Il a également applaudi le plan de financement en faveur des technologies de capture et de stockage (CSC) défendu par l’eurodéputé britannique libéral Chris Davies, rapporteur sur la proposition de la Commission relative au stockage géologique du CO2, et par Avril Doyle, eurodéputée irlandaise conservatrice, rapporteur sur la proposition de la Commission visant à réviser le système européen ETS.
M. Davies et Mme Doyle souhaitent accorder à des centrales de démonstration de CSC à grande échelle jusqu’à 500 millions de tonnes de quotas d’émissions du système européen ETS normalement réservés aux nouveaux entrants dans le système. L’objectif est de stimuler les industries inquiètes du coût élevé de la construction des centrales de CSC.
Mais les Etats membres ne semblent toujours pas vouloir attribuer les fonds obtenus par la vente aux enchères des quotas d’émissions en faveur de projets européens communs. De plus, la proposition de Mme Doyle et de M. Davies n’a pas reçu un accueil chaleureux de la part des experts techniques au Conseil, comme l’a affirmé M. Davies.

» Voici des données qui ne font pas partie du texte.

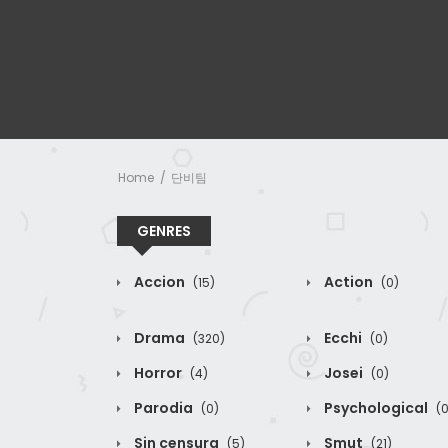
Home
단비팀
GENRES
Accion
Action
(15)
(0)
Drama
Ecchi
(320)
(0)
Horror
Josei
(4)
(0)
Parodia
Psychological
(0)
(0
Sin censura
Smut
(5)
(21)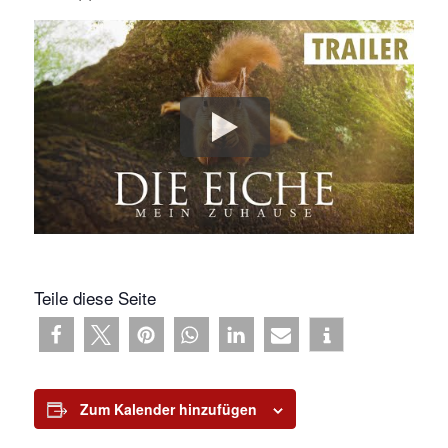
Teile diese Seite
Zum Kalender hinzufügen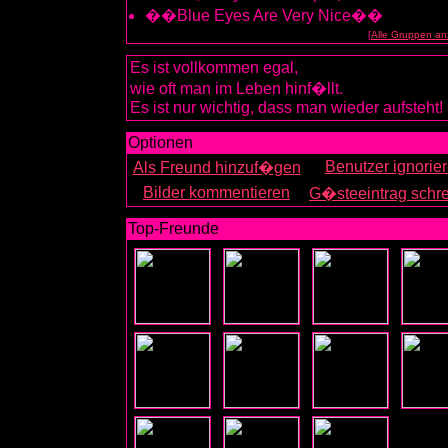
��Blue Eyes Are Very Nice��
[
Alle Gruppen an
Es ist vollkommen egal,
wie oft man im Leben hinf�llt.
Es ist nur wichtig, dass man wieder aufsteht!
Optionen
Benutzer ignorie
Als Freund hinzuf�gen
Bilder kommentieren
G�steeintrag schr
Top-Freunde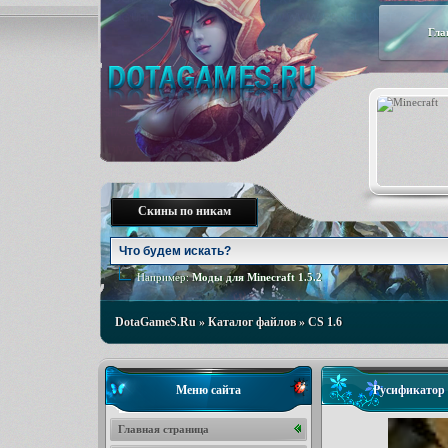
Гла
Скины по никам
Например:
Моды для Minecraft 1.5.2
DotaGameS.Ru
»
Каталог файлов
»
CS 1.6
Меню сайта
Русификато
Главная страница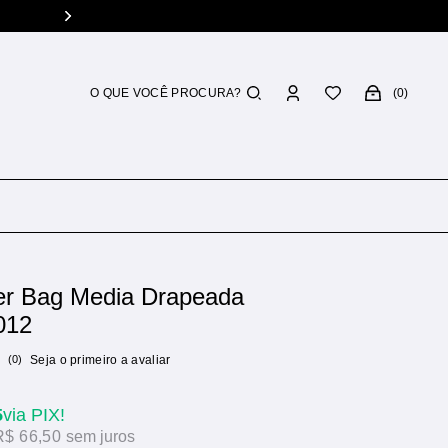
Troca grátis
Você tem 7 dias p/ 
0
er Bag Media Drapeada
012
(0)
Seja o primeiro a avaliar
5
via PIX!
R$ 66,50
sem juros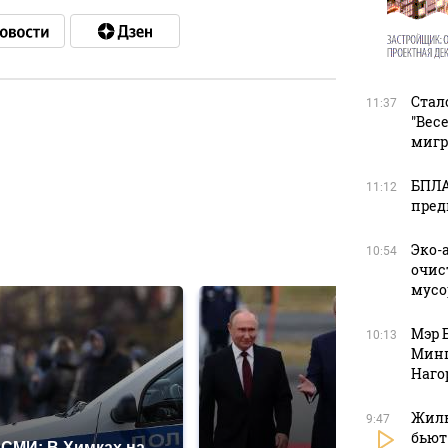
Стал
11:37
"Вес
мигр
в
БПЛА
11:12
пред
в
Эко-
10:54
очис
мусо
Мэр 
10:13
Минп
Наго
Жиль
9:47
бьют
СМИ: В Химках на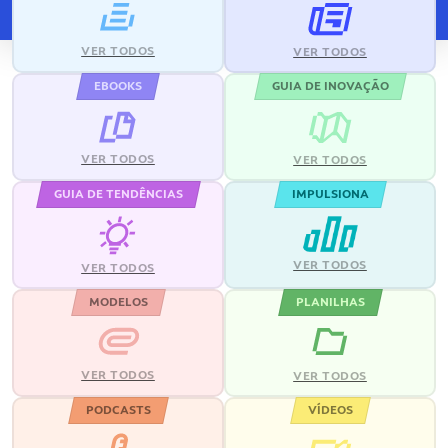
VER TODOS
VER TODOS
EBOOKS
GUIA DE INOVAÇÃO
VER TODOS
VER TODOS
GUIA DE TENDÊNCIAS
IMPULSIONA
VER TODOS
VER TODOS
MODELOS
PLANILHAS
VER TODOS
VER TODOS
PODCASTS
VÍDEOS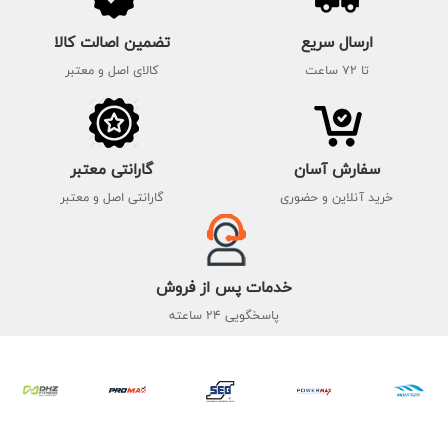
ارسال سریع
تضمین اصالت کالا
تا 72 ساعت
کالای اصل و معتبر
سفارش آسان
گارانتی معتبر
خرید آنلاین و حضوری
گارانتی اصل و معتبر
خدمات پس از فروش
پاسخگویی 24 ساعته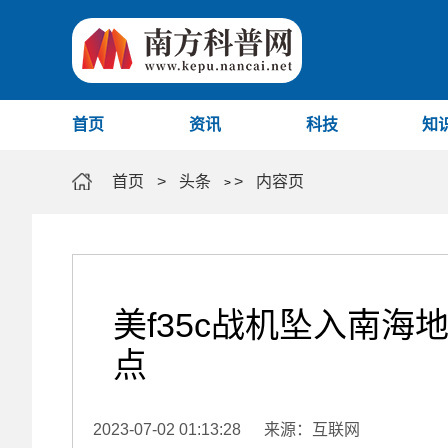
首页
资讯
科技
知
首页
>
头条
>
内容页
>
美f35c战机坠入南海
点
2023-07-02 01:13:28
来源：互联网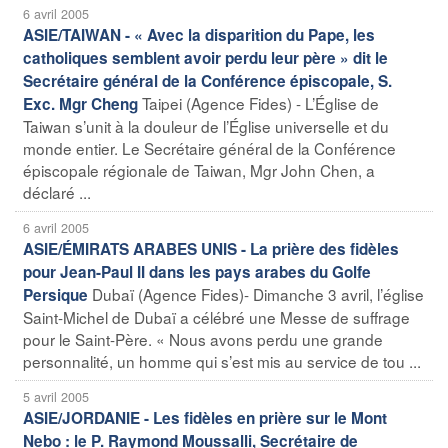
6 avril 2005
ASIE/TAIWAN - « Avec la disparition du Pape, les
catholiques semblent avoir perdu leur père » dit le
Secrétaire général de la Conférence épiscopale, S.
Taipei (Agence Fides) - L’Église de
Exc. Mgr Cheng
Taiwan s’unit à la douleur de l’Église universelle et du
monde entier. Le Secrétaire général de la Conférence
épiscopale régionale de Taiwan, Mgr John Chen, a
déclaré ...
6 avril 2005
ASIE/ÉMIRATS ARABES UNIS - La prière des fidèles
pour Jean-Paul II dans les pays arabes du Golfe
Dubaï (Agence Fides)- Dimanche 3 avril, l’église
Persique
Saint-Michel de Dubaï a célébré une Messe de suffrage
pour le Saint-Père. « Nous avons perdu une grande
personnalité, un homme qui s’est mis au service de tou ...
5 avril 2005
ASIE/JORDANIE - Les fidèles en prière sur le Mont
Nebo : le P. Raymond Moussalli, Secrétaire de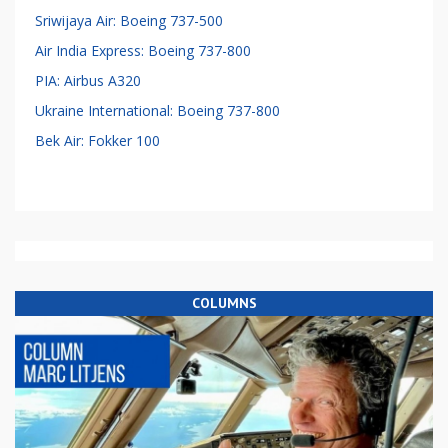
Sriwijaya Air: Boeing 737-500
Air India Express: Boeing 737-800
PIA: Airbus A320
Ukraine International: Boeing 737-800
Bek Air: Fokker 100
COLUMNS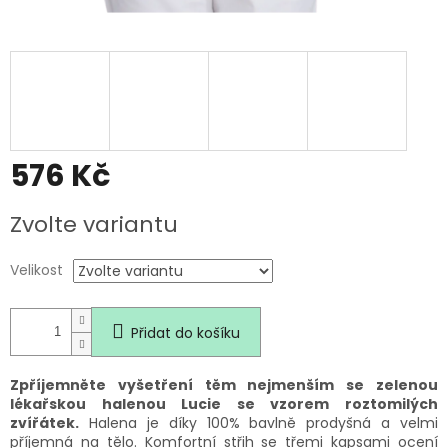
576 Kč
Měrná
Zvolte variantu
cena:
Velikost
Přidat do košíku
Zpříjemněte vyšetření těm nejmenším se zelenou
lékařskou halenou Lucie se vzorem roztomilých
zvířátek.
Halena je díky 100% bavlně prodyšná a velmi
příjemná na tělo. Komfortní střih se třemi kapsami ocení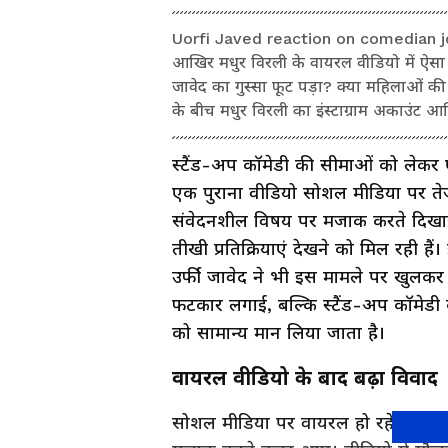
Uorfi Javed reaction on comedian joke
आखिर मधुर विरली के वायरल वीडियो में ऐसा 
जावेद का गुस्सा फूट पड़ा? क्या महिलाओं की
के बीच मधुर विरली का इंस्टाग्राम अकाउंट आ
स्टैंड-अप कॉमेडी की सीमाओं को लेकर
एक पुराना वीडियो सोशल मीडिया पर तेज
संवेदनशील विषय पर मजाक करते दिखाई 
तीखी प्रतिक्रियाएं देखने को मिल रही ह
उर्फी जावेद ने भी इस मामले पर खुलकर 
फटकार लगाई, बल्कि स्टैंड-अप कॉमेडी
को सामान्य मान लिया जाता है।
वायरल वीडियो के बाद बढ़ा विवाद
सोशल मीडिया पर वायरल हो रहे वीडियो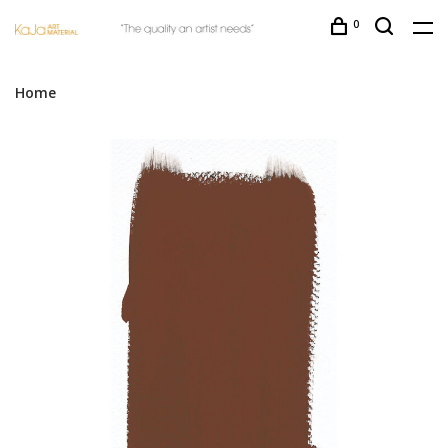
0
Home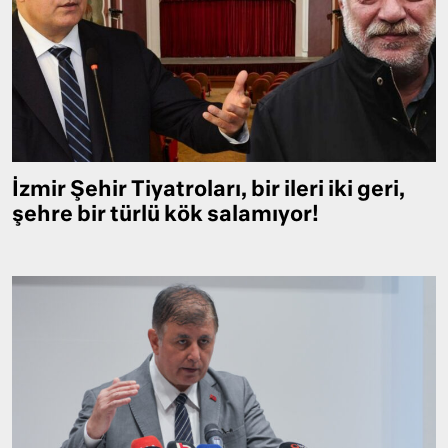
İzmir Şehir Tiyatroları, bir ileri iki geri,
şehre bir türlü kök salamıyor!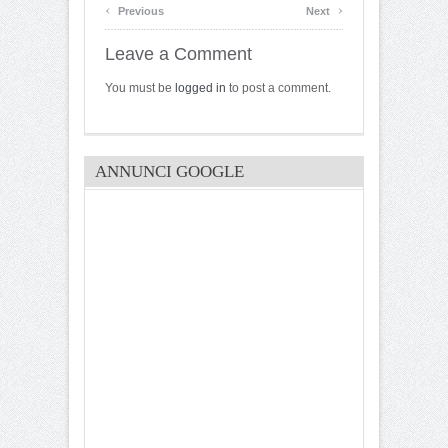
‹
›
Previous
Next
Leave a Comment
You must be
logged in
to post a comment.
ANNUNCI GOOGLE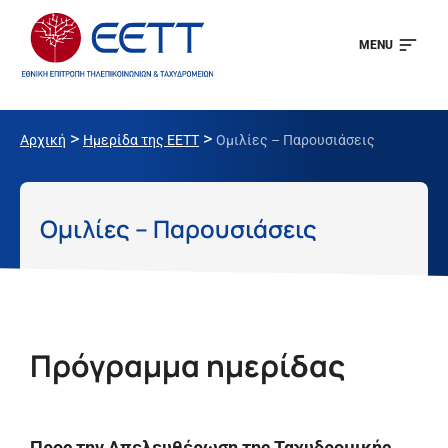
MENU
>
>
Αρχική
Ημερίδα της ΕΕΤΤ
Ομιλίες – Παρουσιάσεις
Ομιλίες – Παρουσιάσεις
Πρόγραμμα ημερίδας
Προς την
A
πελευθέρωση της Ταχυδρομικής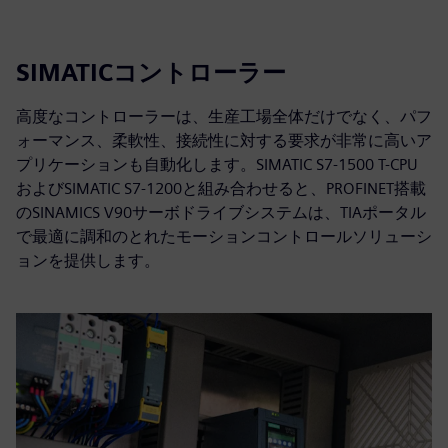
SIMATICコントローラー
高度なコントローラーは、生産工場全体だけでなく、パフ
ォーマンス、柔軟性、接続性に対する要求が非常に高いア
プリケーションも自動化します。SIMATIC S7-1500 T-CPU
およびSIMATIC S7-1200と組み合わせると、PROFINET搭載
のSINAMICS V90サーボドライブシステムは、TIAポータル
で最適に調和のとれたモーションコントロールソリューシ
ョンを提供します。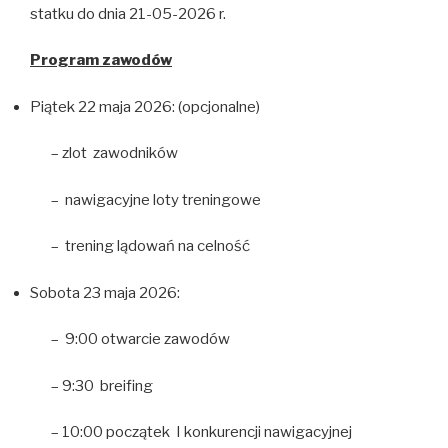
statku do dnia 21-05-2026 r.
Program zawodów
Piątek 22 maja 2026: (opcjonalne)
– zlot zawodników
– nawigacyjne loty treningowe
– trening lądowań na celność
Sobota 23 maja 2026:
– 9:00 otwarcie zawodów
– 9:30 breifing
– 10:00 początek I konkurencji nawigacyjnej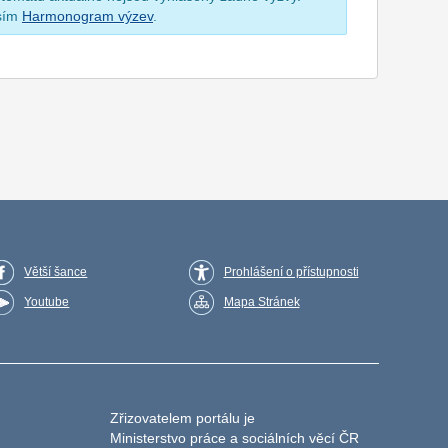
osím
Harmonogram výzev
.
Větší šance
Prohlášení o přístupnosti
Youtube
Mapa Stránek
Zřizovatelem portálu je
Ministerstvo práce a sociálních věcí ČR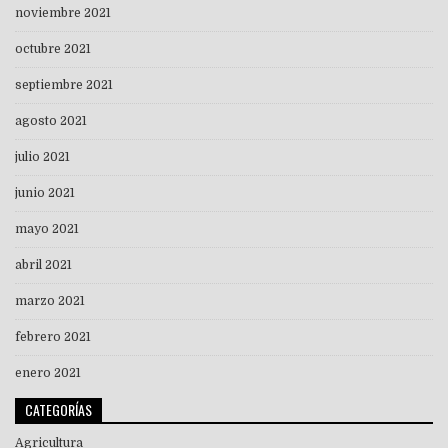
noviembre 2021
octubre 2021
septiembre 2021
agosto 2021
julio 2021
junio 2021
mayo 2021
abril 2021
marzo 2021
febrero 2021
enero 2021
CATEGORÍAS
Agricultura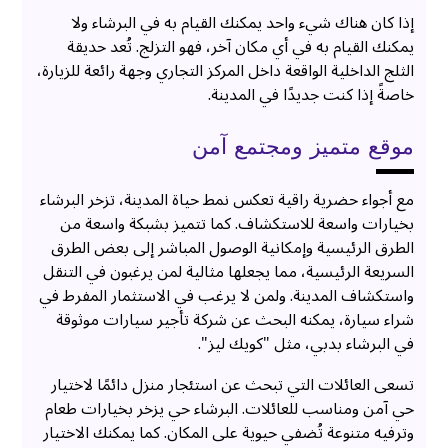
إذا كان هناك شيء واحد يمكنك القيام به في البرشاء ولا
يمكنك القيام به في أي مكان آخر، فهو التزلج. تُعد حديقة
الثلج الداخلية الواقعة داخل المركز التجاري وجهة رائعة للزيارة،
خاصةً إذا كنت جديدًا في المدينة.
موقع متميز ومجتمع آمن
مع أجواء حضرية راقية تعكس نمط حياة المدينة، تزخر البرشاء
بخيارات واسعة للاستكشاف. كما تتميز بشبكة واسعة من
الطرق الرئيسية وإمكانية الوصول المباشر إلى بعض الطرق
السريعة الرئيسية، مما يجعلها مثالية لمن يرغبون في التنقل
واستكشاف المدينة. ولمن لا يرغب في الاستثمار المفرط في
شراء سيارة، يمكنه البحث عن شركة تأجير سيارات موثوقة
في البرشاء بدبي، مثل "كويك ليز".
تسعى العائلات التي تبحث عن استئجار منزل دائمًا لاختيار
حي آمن ومناسب للعائلات. البرشاء حي يزخر بخيارات طعام
وترفيه متنوعة تُضفي حيوية على المكان. كما يمكنك الاختيار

Au delà des biocarburants ?
M. Borloo a insisté sur le fait que la proposition de la Commission sur les énergies renouvelables, qui exige une part de 10 % d’énergies renouvelables dans les carburants pour le transport d’ici 2020, n’implique pas nécessairement les biocarburants. Il a ainsi fait écho aux conclusions étonnantes d’une réunion informelle des ministres de l’Environnement organisée la semaine dernière (EurActiv 07/07/08).
Les véhicules électriques, alimentés par des sources d’énergie renouvelables comme l’éolien et le solaire, devraient également être pris en compte pour atteindre l’objectif, a-t-il déclaré.
La pression pèse de plus en plus sur Bruxelles pour supprimer les objectifs controversés de 10 % de biocarburants, et de plus en plus de voix craignent les hausses des prix alimentaires et la dégradation de l’environnement, tout particulièrement dans les pays en développement.
Soulager l’environnement
Outre les priorités de la présidence concernant les politiques relatives au climat et à l’énergie, les eurodéputés ont également été informés des questions environnementales par la secrétaire d’Etat en charge de l’Ecologie Nathalie Kosciusko-Morizet.
La présidence souhaite notamment donner un nouvel élan aux négociations européennes sur la protection des sols, actuellement dans l’impasse, a expliqué Mme Kosciusko-Morizet, qui a aussi rappelé les inquiétudes grandissantes face à la pénurie des ressources naturelles et aux pertes en termes de diversité biologique dans l’UE.
En outre, en plus d’empêcher la pollution de l’eau par les pesticides et les produits chimiques, la France souhaite également progresser sur une directive relative à la prévention et à la réduction intégrées de la pollution (directive IPPC) pour prévenir et limiter davantage la pollution des grandes installations industrielles, a ajouté Mme Kosciusko-Morizet.